Unvereinbarkeit
Wirbel um Abbestellung der Leitung der Medizinmarktaufsicht
Nachdem die Ages zum Entschluss gekommen ist, die umstrittene Neubesetzung der Leitung der Medizinmarktaufsicht nicht wie geplant vorzunehmen und Gesundheitsminister Rauch die Bestellung zurückgenommen hat, fordert die FPÖ eine Überprüfung aller Corona-Beratergremien und -Kommissionen. Die Betroffene will sich rechtlich gegen ihre Abbestellung wehren.
ÖSTERREICH. Bereits Ende Jänner sorgte die Bestellung der bisherigen Pharmalobbyistin Helga Tieben für Aufregung, Anti-Korruptionsexperten orteten darin eine Unvereinbarkeit. Gesundheitsministerium und Ages wollten damals noch keinen Interessenskonflikt erkennen, nun hieß es, die Neubesetzung werde nicht wie geplant vorgenommen.
Posten wird neu ausgeschrieben
Die bisherige Direktorin für Zulassungsbereich und Innovation im Verband der pharmazeutischen Industrie Pharmig hätte laut einem Bericht der Salzburger Nachrichten eigentlich bereits am 1. April bei der Medizinmarktaufsicht beginnen und die Leitung Anfang Juni übernehmen sollen. Nun zog die Ages die Berufung zurück und auch Gesundheitsminister Johannes Rauch (Grüne) bestätigte, dass der Posten neu ausgeschrieben werde.
Protestmails gegen Bestellung
5600 Menschen hatten Protest-Mails an den zuständigen Gesundheitsminister gesendet. Sie forderten Rauch auf, keine Pharmalobbyistin an die Spitze der Medizinmarktaufsicht zu berufen.
In einem Video-Interview hatte Tieben die Arzneimittelzulassung als "enorm reguliert" bezeichnet und beklagte beispielsweise das "strenge Korsett der Regularien". Ihr Ziel sei es, dass es "keine Hürden" gebe, "damit Produkte zum Markt kommen" (siehe Video).

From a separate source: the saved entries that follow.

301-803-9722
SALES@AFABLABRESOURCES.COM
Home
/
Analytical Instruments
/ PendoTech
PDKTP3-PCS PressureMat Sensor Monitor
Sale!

FPÖ fordert Überprüfung aller Corona-Beratergremien und -Kommissionen
Was für die Medizinmarktaufsicht gelte, müsse auch für GECKO und Co. gelten, so FPÖ-Obmann Herbert Kickl am Sonntag in einer Aussendung. Es zeuge "von einer besonderen Portion an Doppelmoral, dass Gesundheitsminister Rauch den Saubermann gegen die Pharma-Lobby gibt, gleichzeitig aber kein Problem damit hat, dass in seinen Corona-Gremien Personen mit Querverbindungen zur Pharmaindustrie sitzen", kritisierte Kickl.
Es sei höchst an der Zeit, die diversen Mitglieder der Corona-Kommissionen und Beratergremien einer genauen Überprüfung auf Interessenkonflikte und Befangenheit zu unterziehen – und zwar auch nachträglich und rückwirkend, forderte Kickl Konsequenzen. In den diversen Corona-Experten- und Beratergremien – von GECKO bis zur Impfpflicht-Kommission – seien jedenfalls Personen vertreten, die Querverbindungen zur Pharmaindustrie aufweisen würden.
"Wenn etwa in einer Impfpflicht-Kommission, die darüber entscheiden soll, ob und wie der völlig unverhältnismäßige und sinnbefreite Impfzwang in Österreich umgesetzt wird, 100 Prozent der Mitglieder teils erschreckende Querverbindungen zur Pharmaindustrie aufweisen, muss man sich schon fragen, ob von Seiten des Gesundheitsministeriums, was Compliance bzw. Befangenheit betrifft, weggeschaut wird oder ob derartiges gar ein Qualifikationskriterium für einen Expertenposten darstellt", so Kickl weiter.
Tieben kündigt rechtliche Schritte an
Helga Tieben zeigte sich jedenfalls ob des Rückzugs ihrer Bestellung "fassungslos" und kündigte rechtliche Schritte an. Auch verwies die Betroffene in einer Stellungnahme darauf, dass sie im Dezember 2021 unter Einbindung des Gesundheitsministeriums einstimmig zur der Ages Medizinmarktaufsicht bestellt worden sei. Der Arbeitsvertrag sei beidseitig unterschrieben worden, Tieben habe nach 27 Jahren ihre vorhergehende Anstellung gekündigt.
Die österreichische Medizinmarktaufsicht ist für äußerst sensible Bereiche zuständig. Dazu gehören die nationalen Beiträge zur Europäischen Arzneimittelzulassung (EMA), die Aufsicht über den österreichischen Medizinmarkt (Arzneimittelsicherheit und Inspektionswesen) sowie die klinische Prüfung von Arzneimitteln und Medizinprodukten.